Kim bilir belki de bir asır önce inşa edilen Büyük Lübnan erken doğum yaşadı.
Belki de Lübnanlılar bu zorlu yolculuğa hazır değildi.
Çizilen harita kendi aidiyet ve mensubiyetlerini korumanın peşindeki bu tutucu grupları yaratmıştı zaten.
Büyük bir birlik vizyonuna ve onun gücüne henüz hazır değildi belki de ülke.
Sahnede tek bir oyuncuya yer varken bu bileşenlerin nöbetleştiği tango dansıyla gelindi bugünlere...
Büyük ihtimalle Macron’un danışmanları kendisine Lübnanlıların en bariz duygusu olan kaygıdan bahsetti.
Büyük Lübnan her ayağa kalktığında darbeler, bileşenler arası ittifak ve diğerlerine kurulan tuzaklarla çatlayan temelleri ile ülkeyi başlangıç noktasına geri götürdü.
Bu zayıf temelde macera peşinde büyük kumarlar oynandı.
Doğal olarak da kayıplar da yenilgiler de hep büyük oldu.
Kemal Canbolad, Lübnan’a taşıyabileceğinden büyük yükler yükledi. Beşir Cemayel de öyle ve tıpkı bu ikisi gibi bir başka konumda olan Hasan Nasrallah da ülkeye büyük yükler yüklemeye devam ediyor.
Lübnan, Baba Canbolad’ın Yaser Arafat’ı kucaklayan rüyasına henüz hazır değildi.
O’nu coğrafya cezalandırdı ve Suriye sahneye çıktı, Beşir Cemayel’in tasarladığı büyüklükte bir devrime Lübnan hazır değildi, onu da coğrafya cezalandırdı ve öldürüldü...
Lübnan, Nasrallah’ın temsil ettiği bölgesel yayılma projesine dayanamazdı nitekim onu da coğrafya yalnızlık ve yaptırımlarla cezalandırdı. Bu da Lübnan’ın iflasa giden yolunu hızlandırdı.
Lübnanlıların vatansever bir bencillikle bölgenin fırtınalı ikliminden sağ salim çıkabilecek güçleri de yoktu.
Bu durum, kendilerini aşan ittifaklara gark edip boylarından büyük kavgalarda birer asker ve fedaiye dönüştürdü.
Bu Lübnanlı fedai başka bir coğrafyada bir savaş kazanıp Lübnan’da kaybedince ne kazanmış olur!?
Üstelik her zaman Lübnan bu savaşlara halkından net ve açık bir vekalet almadan sokuldu.
Halkın rızası olmayan bir savaştan mağlup çıktığında bu kayıplara halkın isyanı zaten kaçınılmazdı.

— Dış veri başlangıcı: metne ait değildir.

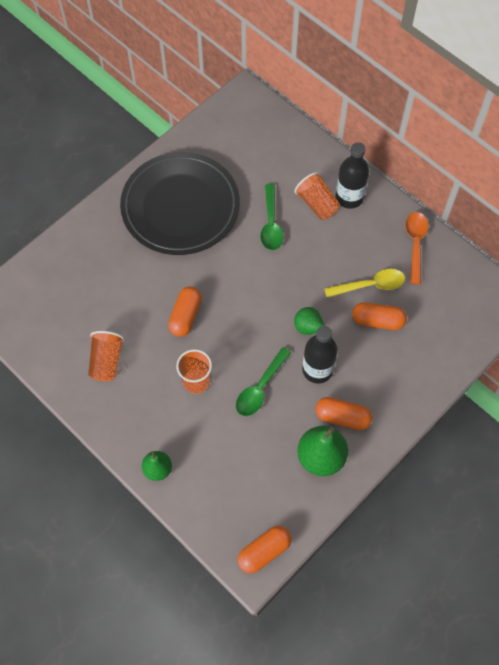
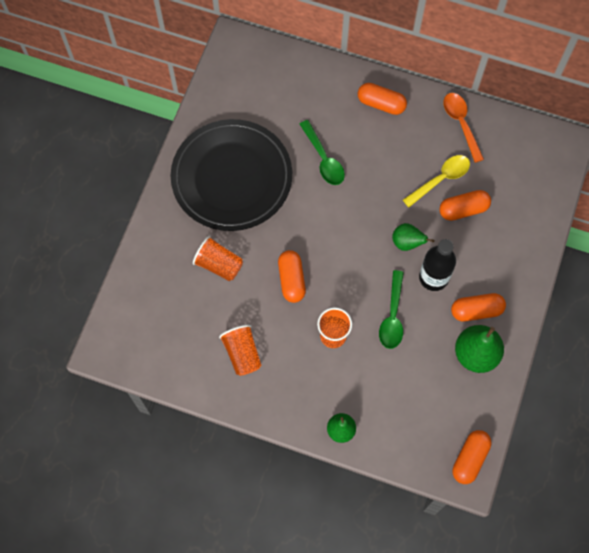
camera: 25 degrees left, 5 degrees up
(317, 204) = (355, 122): orange cup -> orange cup (219, 264)
(349, 197) = (381, 104): black bottle -> orange capsule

Halihazırda Lübnan’da tüm bileşenleriyle çoğunluğun güvenini kazanan bir kurtarma projesi yok.
Siyasiler arasında bu gibi zor dönemeçlerde başvurulacak kurtarıcı kumaşı olan akil insanlar da yok.
Şimdiki siyasi elitlerin Feyruz’un sahne aldığı ülkesini kurtarmaya gelen vatansever Fahreddin müzikali ile de alakası yok.
Müzikalin kahramanı Fahreddin, kaybolan Lübnanlılara yol gösteren bir rehberdi.
Şimdiki siyasi elitlerin, “Cabbal el-Savvan” oyununda halkı için kendini feda eden vatansever Midlic ile de alakası yok.
Lübnanlı siyasilerin anlayışındaki Lübnan’ın, Feyruz’un (ve eşi ile kardeşi olan müzisyen) Rahbani kardeşlerin vatanı olan aşkın, sevginin, birliğin ve asaletin birleştirdiği vatanla da alakası yok.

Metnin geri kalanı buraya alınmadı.